··· Dataset content
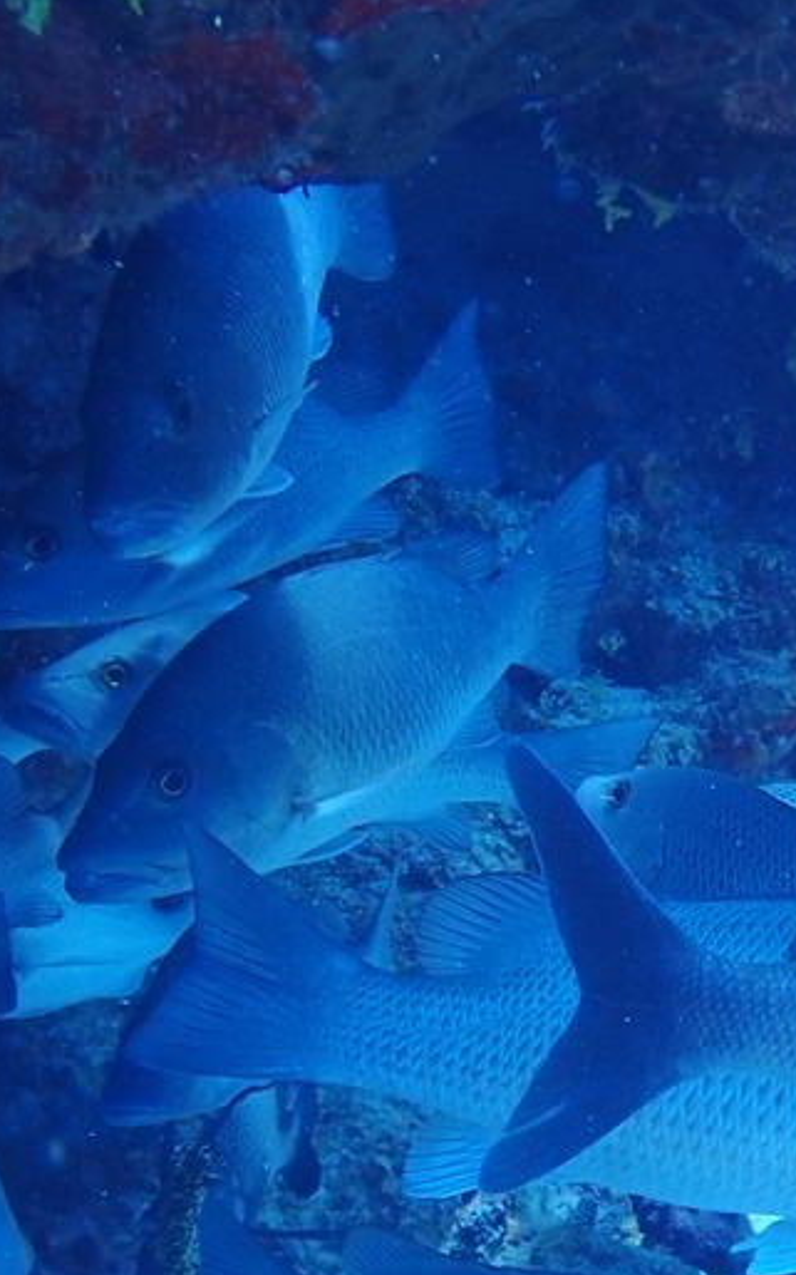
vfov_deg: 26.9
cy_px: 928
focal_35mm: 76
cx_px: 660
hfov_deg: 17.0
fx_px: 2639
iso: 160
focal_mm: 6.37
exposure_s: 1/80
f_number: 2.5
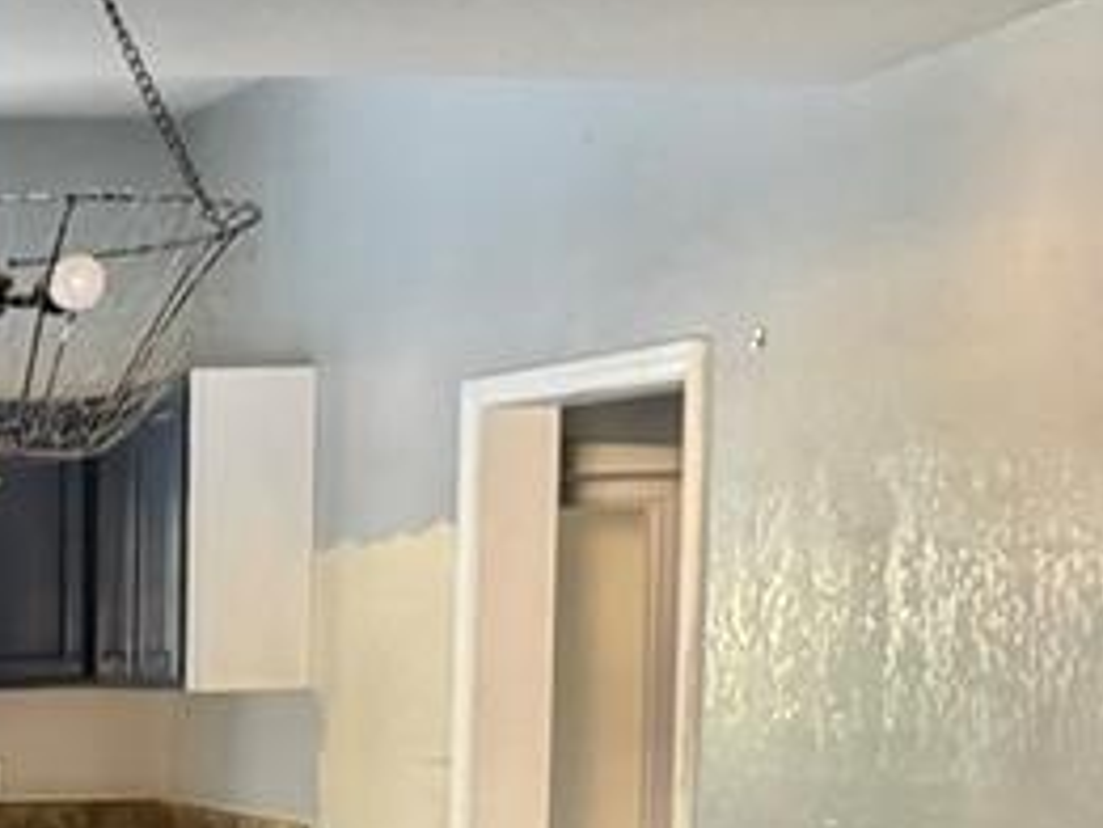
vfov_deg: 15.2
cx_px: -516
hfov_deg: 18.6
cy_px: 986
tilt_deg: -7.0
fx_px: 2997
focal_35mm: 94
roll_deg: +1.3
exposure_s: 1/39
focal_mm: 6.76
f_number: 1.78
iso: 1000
······
Aim of the exercise - Everything from the line with "tilt_deg: -7.0" through the final line of the entries above must be duplicated exactly; both ends belong, and no other line does.

Solution below -
tilt_deg: -7.0
fx_px: 2997
focal_35mm: 94
roll_deg: +1.3
exposure_s: 1/39
focal_mm: 6.76
f_number: 1.78
iso: 1000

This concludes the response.